■ WHAT YOU NEED TO DO ■
Reproduce, word for word, the lines in the material below starting with the one that has "[276,266,311,285] ，並 ->" and going on through the one that has "[616,447,628,456] ~ -> [595,456,609,472] ~)". Leave out all pictures.

■ EXERCISE INPUT ■
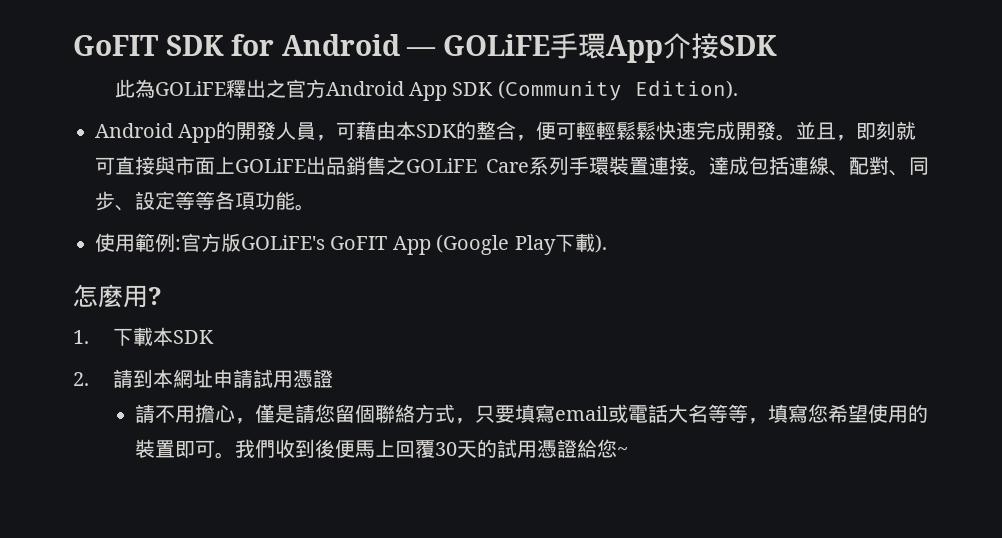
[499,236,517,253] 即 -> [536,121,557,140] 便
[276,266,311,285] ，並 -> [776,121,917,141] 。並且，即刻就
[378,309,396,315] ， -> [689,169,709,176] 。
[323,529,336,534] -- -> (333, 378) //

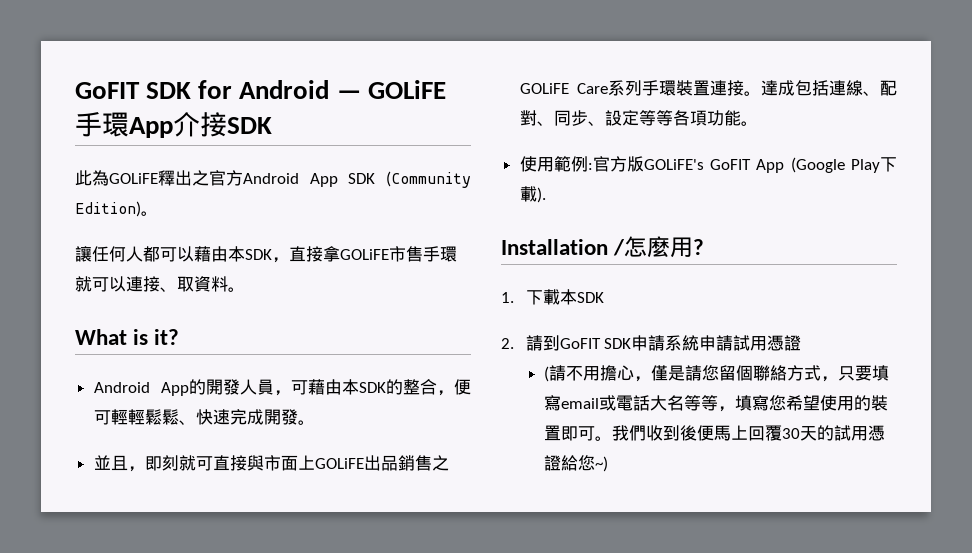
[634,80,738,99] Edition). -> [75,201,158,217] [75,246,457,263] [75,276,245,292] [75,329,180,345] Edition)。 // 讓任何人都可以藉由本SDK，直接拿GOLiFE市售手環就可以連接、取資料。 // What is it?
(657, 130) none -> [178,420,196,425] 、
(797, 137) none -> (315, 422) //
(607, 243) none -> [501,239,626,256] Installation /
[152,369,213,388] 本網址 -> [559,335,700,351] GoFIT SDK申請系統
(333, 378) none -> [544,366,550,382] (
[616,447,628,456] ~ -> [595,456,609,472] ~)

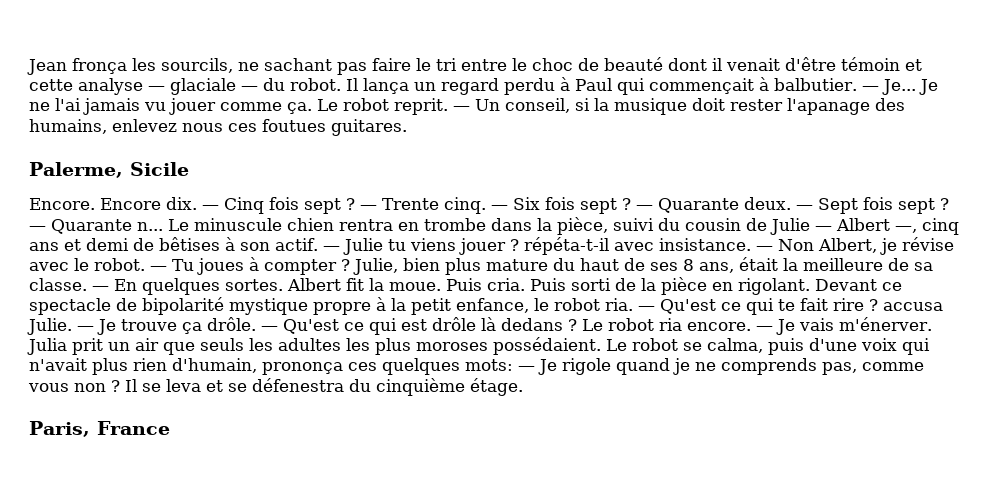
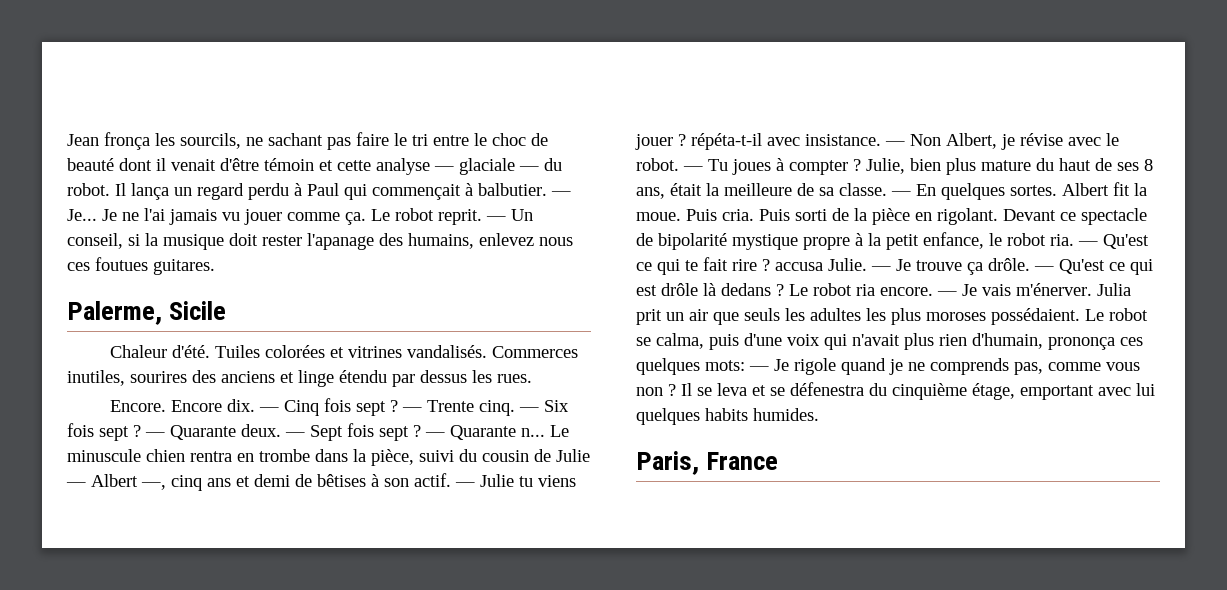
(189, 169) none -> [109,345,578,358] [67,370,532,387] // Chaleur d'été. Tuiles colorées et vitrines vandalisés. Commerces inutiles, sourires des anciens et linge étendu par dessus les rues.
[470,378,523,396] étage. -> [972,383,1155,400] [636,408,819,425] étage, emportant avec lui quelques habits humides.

--

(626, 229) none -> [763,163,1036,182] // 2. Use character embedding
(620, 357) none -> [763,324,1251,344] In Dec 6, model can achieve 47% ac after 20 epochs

■ WRITTEN RESPONSE ■
[276,266,311,285] ，並 -> [776,121,917,141] 。並且，即刻就
[378,309,396,315] ， -> [689,169,709,176] 。
[323,529,336,534] -- -> (333, 378) //

[634,80,738,99] Edition). -> [75,201,158,217] [75,246,457,263] [75,276,245,292] [75,329,180,345] Edition)。 // 讓任何人都可以藉由本SDK，直接拿GOLiFE市售手環就可以連接、取資料。 // What is it?
(657, 130) none -> [178,420,196,425] 、
(797, 137) none -> (315, 422) //
(607, 243) none -> [501,239,626,256] Installation /
[152,369,213,388] 本網址 -> [559,335,700,351] GoFIT SDK申請系統
(333, 378) none -> [544,366,550,382] (
[616,447,628,456] ~ -> [595,456,609,472] ~)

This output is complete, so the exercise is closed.